“Getting into a top college is not a crap shoot or dumb luck. A lot of people do not like holistic admissions that give the underprivileged and the under represented a chance. Some people think the same old playbook of taking the SAT 6 times and being the president of 9 clubs and hiring tutors to insure you get good grades and sending you to pricey summer academic camps should work forever to get you into tippy top schools. AOs see through that. AOs want a diverse class of society. Being a leader and an innovator is what gets you into a top school not a rehash of a tired and worn out strategy that is no longer relevant in todays society.”
The top applicants to the selective schools do not take the SAT 6 times, they take it once or max twice since they get very good scores the first time. They know that being president of 9 clubs is not the way to get admitted to a top school, they focus on just a couple. Being president of the class has worked well for the top students at some of the local high schools in getting admission into Stanford. And these adcoms can’t recognize leaders and innovators from an undergrad application. I give credit to Harvard for Gates and Zuckerberg, but there’s no way an adcom at at any college could figure out that Steve Jobs would reinvent three industries, except for maybe Reed of course. I wonder if Steve Jobs got invited to any diversity days. lol.
I’m pretty curious about this.

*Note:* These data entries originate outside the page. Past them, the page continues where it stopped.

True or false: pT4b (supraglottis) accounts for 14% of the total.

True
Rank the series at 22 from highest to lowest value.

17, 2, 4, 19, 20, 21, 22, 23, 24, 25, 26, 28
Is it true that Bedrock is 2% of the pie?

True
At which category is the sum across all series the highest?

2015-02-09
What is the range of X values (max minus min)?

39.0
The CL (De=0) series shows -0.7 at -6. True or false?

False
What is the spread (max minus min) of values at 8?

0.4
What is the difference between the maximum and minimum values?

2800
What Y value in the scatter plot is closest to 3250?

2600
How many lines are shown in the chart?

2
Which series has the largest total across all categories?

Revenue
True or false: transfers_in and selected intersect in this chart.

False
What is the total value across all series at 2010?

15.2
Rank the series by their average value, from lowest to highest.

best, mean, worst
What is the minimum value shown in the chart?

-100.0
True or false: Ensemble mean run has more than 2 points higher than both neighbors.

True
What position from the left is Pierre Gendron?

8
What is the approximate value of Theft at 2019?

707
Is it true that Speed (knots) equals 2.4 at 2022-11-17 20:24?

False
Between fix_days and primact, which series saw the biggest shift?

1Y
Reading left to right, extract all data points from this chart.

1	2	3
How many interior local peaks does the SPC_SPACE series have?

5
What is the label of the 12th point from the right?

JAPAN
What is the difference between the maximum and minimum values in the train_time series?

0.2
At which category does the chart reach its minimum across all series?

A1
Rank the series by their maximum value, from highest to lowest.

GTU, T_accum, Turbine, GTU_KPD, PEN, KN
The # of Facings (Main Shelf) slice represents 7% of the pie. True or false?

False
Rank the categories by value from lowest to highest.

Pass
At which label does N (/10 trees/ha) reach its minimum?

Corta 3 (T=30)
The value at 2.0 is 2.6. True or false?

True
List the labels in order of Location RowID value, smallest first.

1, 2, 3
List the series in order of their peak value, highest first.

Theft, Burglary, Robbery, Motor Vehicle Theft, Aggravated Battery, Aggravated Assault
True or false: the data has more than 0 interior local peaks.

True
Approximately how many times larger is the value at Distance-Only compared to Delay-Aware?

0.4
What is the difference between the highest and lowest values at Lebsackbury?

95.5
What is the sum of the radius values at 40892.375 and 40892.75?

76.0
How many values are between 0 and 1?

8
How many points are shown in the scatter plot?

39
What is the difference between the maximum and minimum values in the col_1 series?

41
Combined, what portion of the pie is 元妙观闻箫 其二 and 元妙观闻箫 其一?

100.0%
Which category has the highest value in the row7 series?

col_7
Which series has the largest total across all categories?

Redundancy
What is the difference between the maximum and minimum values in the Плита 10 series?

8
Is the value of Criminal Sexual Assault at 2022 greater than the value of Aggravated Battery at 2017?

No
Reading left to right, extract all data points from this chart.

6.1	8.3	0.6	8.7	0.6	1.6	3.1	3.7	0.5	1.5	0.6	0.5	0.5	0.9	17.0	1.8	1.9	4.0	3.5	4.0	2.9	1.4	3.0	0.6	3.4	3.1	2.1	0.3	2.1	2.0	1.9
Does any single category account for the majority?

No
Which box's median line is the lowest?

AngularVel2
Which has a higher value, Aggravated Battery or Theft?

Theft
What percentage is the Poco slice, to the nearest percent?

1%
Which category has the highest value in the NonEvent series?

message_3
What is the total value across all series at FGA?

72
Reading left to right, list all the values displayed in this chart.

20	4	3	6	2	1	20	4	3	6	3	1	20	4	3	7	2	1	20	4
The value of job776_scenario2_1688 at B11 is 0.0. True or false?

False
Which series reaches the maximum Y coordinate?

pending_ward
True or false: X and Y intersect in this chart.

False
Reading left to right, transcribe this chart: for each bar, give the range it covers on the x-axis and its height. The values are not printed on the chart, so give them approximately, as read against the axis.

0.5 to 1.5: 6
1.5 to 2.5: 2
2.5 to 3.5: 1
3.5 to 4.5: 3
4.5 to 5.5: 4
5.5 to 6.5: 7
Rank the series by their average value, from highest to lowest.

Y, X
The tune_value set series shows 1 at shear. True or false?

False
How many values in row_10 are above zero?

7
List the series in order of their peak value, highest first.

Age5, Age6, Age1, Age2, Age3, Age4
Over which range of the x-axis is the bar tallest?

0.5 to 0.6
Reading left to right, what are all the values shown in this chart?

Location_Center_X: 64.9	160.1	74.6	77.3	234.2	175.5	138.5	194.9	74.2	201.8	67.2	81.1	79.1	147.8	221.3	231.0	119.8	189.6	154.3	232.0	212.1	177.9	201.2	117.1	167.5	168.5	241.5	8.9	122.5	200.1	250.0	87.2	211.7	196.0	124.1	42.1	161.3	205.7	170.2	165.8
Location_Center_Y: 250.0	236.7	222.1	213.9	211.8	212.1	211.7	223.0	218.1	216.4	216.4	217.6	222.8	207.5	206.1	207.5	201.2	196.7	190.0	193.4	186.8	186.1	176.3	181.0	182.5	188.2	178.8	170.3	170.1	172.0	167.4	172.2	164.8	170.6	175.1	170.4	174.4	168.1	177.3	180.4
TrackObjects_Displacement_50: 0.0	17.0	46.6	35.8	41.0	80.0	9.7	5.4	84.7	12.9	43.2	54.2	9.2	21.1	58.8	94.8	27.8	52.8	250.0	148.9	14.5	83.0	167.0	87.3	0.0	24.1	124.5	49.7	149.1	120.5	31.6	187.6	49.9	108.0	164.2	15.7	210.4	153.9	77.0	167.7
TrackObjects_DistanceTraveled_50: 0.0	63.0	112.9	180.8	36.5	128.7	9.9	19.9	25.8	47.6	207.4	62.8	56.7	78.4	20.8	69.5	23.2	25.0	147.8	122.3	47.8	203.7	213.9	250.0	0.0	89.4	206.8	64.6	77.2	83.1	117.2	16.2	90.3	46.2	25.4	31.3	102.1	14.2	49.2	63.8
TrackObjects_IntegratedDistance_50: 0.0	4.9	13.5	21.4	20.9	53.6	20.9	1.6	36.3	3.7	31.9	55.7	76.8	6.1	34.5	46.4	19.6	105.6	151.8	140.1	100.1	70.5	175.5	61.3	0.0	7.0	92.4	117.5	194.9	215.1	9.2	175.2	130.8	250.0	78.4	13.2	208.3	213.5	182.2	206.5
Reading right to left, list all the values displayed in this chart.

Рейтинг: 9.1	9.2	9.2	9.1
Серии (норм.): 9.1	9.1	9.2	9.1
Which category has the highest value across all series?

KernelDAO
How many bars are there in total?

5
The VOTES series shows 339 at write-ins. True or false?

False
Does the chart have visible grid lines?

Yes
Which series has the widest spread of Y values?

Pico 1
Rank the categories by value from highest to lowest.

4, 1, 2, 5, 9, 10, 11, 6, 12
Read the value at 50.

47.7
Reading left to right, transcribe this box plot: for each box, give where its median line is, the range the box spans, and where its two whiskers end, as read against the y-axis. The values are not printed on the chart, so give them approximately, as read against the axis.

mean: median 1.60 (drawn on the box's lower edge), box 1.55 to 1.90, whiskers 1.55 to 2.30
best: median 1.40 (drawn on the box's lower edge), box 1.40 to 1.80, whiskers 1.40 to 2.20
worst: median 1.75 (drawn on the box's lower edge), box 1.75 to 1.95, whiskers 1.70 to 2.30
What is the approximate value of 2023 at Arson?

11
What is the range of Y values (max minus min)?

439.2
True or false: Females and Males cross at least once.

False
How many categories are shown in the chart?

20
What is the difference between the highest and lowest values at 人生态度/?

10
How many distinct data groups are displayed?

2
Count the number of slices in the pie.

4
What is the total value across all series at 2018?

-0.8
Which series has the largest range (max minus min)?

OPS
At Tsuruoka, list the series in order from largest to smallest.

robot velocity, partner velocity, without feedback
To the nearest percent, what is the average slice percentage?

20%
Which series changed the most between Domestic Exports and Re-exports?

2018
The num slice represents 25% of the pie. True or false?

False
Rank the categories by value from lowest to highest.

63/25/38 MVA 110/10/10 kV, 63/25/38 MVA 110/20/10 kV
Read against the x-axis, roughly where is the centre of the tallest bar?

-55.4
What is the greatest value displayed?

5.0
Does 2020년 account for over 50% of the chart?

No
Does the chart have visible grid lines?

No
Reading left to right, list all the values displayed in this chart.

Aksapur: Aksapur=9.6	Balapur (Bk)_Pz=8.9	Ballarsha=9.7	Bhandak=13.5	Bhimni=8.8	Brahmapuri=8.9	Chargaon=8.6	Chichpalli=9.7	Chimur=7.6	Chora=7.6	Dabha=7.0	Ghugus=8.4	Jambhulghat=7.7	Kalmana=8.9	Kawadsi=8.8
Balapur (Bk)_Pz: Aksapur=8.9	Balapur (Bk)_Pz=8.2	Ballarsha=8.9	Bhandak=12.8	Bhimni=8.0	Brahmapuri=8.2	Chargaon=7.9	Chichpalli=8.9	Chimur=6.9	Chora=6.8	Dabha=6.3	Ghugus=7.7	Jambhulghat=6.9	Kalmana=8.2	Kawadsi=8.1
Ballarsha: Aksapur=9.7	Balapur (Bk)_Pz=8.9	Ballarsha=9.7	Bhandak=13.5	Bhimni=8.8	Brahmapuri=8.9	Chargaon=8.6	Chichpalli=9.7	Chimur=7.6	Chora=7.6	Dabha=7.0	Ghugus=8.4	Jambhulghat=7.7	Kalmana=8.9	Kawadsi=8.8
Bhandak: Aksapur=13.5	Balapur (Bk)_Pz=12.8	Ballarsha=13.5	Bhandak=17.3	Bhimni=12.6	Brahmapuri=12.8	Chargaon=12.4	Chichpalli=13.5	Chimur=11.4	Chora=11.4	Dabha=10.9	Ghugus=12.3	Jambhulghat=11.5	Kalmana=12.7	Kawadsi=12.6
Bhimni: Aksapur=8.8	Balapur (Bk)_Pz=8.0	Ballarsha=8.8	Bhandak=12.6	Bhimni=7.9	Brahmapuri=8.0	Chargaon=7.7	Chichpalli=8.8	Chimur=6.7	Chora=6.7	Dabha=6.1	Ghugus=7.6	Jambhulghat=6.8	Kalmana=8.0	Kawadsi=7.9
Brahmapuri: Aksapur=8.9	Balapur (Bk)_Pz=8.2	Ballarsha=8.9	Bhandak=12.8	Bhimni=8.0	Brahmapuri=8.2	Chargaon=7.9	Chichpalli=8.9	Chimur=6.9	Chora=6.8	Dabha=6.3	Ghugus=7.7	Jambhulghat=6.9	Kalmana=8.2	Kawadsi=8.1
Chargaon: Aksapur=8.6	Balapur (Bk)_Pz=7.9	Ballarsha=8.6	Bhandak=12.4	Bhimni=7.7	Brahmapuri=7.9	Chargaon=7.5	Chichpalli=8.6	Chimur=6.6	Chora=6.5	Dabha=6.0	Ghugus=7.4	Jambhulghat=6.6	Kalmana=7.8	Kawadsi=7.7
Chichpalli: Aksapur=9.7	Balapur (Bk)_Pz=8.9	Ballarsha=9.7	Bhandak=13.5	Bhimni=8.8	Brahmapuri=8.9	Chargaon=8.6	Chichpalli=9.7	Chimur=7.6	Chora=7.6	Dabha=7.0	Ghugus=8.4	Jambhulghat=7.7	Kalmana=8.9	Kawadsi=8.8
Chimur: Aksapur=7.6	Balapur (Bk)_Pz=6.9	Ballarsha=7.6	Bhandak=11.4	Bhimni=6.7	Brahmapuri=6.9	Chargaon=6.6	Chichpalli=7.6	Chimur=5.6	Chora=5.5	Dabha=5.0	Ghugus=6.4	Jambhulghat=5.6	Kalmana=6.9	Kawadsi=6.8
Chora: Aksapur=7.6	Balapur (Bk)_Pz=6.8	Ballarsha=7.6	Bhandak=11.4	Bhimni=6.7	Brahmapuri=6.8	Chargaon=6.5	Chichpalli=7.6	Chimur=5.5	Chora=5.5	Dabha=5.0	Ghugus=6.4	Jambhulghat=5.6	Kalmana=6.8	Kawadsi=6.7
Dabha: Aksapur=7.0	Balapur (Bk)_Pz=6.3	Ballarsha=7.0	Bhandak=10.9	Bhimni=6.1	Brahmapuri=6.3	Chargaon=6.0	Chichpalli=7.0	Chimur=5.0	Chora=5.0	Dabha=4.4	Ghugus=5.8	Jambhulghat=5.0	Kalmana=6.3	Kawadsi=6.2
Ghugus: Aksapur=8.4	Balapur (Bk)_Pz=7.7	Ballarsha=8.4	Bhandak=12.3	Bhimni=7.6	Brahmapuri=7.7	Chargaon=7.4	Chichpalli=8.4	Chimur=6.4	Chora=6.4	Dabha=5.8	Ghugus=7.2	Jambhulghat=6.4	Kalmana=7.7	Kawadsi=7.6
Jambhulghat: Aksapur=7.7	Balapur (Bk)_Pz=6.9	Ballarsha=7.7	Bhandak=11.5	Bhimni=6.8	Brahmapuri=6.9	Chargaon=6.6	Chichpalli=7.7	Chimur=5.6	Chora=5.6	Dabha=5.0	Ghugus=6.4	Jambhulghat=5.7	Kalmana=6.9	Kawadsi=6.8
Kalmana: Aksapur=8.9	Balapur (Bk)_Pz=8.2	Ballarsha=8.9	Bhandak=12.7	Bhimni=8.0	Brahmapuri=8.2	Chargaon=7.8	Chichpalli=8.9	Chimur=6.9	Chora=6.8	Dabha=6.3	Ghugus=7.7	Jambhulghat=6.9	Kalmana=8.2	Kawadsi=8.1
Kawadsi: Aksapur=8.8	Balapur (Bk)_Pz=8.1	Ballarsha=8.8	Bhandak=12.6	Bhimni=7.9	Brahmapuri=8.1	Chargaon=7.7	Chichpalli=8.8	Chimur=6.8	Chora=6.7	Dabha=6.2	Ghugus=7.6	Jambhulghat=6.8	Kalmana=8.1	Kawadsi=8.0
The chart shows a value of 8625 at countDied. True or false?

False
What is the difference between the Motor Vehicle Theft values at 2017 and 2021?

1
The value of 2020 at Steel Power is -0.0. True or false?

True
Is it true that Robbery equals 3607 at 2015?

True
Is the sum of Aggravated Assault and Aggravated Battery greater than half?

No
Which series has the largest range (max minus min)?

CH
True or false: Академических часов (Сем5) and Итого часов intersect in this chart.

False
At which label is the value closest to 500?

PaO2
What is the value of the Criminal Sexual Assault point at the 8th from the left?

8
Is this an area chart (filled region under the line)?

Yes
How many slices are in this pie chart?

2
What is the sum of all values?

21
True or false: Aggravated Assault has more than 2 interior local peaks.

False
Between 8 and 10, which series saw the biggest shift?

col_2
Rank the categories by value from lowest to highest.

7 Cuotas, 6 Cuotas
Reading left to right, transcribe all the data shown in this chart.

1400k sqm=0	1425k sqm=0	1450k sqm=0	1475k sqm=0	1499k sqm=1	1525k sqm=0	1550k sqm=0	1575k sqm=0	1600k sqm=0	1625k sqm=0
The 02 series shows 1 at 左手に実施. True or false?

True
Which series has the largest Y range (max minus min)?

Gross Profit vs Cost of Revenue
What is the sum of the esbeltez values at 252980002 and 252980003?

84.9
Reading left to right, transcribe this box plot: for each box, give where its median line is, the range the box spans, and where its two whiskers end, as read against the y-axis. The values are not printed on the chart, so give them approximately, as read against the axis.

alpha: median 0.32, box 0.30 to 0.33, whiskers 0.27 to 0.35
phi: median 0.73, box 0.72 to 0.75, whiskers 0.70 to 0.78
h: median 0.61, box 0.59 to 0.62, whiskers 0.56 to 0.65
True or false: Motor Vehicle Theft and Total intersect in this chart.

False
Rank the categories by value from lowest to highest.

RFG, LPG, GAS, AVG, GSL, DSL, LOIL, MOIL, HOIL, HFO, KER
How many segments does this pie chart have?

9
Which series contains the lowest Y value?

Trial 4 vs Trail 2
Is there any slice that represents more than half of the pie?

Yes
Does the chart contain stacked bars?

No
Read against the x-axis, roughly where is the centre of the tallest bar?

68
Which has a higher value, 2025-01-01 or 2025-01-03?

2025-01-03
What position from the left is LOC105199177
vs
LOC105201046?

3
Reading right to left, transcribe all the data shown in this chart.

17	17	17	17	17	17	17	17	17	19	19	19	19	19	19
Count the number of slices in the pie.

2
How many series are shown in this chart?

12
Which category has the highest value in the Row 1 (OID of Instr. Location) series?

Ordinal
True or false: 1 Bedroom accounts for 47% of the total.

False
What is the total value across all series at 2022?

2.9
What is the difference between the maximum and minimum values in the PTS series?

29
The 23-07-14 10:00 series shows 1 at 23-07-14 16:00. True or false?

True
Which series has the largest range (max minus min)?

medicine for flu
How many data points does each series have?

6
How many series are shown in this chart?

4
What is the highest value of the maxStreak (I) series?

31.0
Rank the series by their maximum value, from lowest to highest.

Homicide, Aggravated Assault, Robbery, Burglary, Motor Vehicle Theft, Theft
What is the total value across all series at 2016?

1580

My high stats white D, middle to upper middle class D probably gets through to the gates. I’m not sure where it goes from there. She probably looks like many other qualified kids (music and science oriented).One tiny little possible hook is that there is probably not s single person in the Ivies ever to have her obscure religious background on her fathers side. She mentions it briefly in her essays. I would not have thought about it much except that two of her interviewers were pretty astonished when asking about her family background. You never know.
A kid raised in an Amish family who is going to college- that would be interesting.
But the key is “raised in”. Not “my grandpa is a Mennonite but my dad left the community at age 19 and never looked back”. Not sure that the heritage piece is all that astonishing- but the life story of an upper middle class young woman who was raised in that milieu and is going to college would be interesting.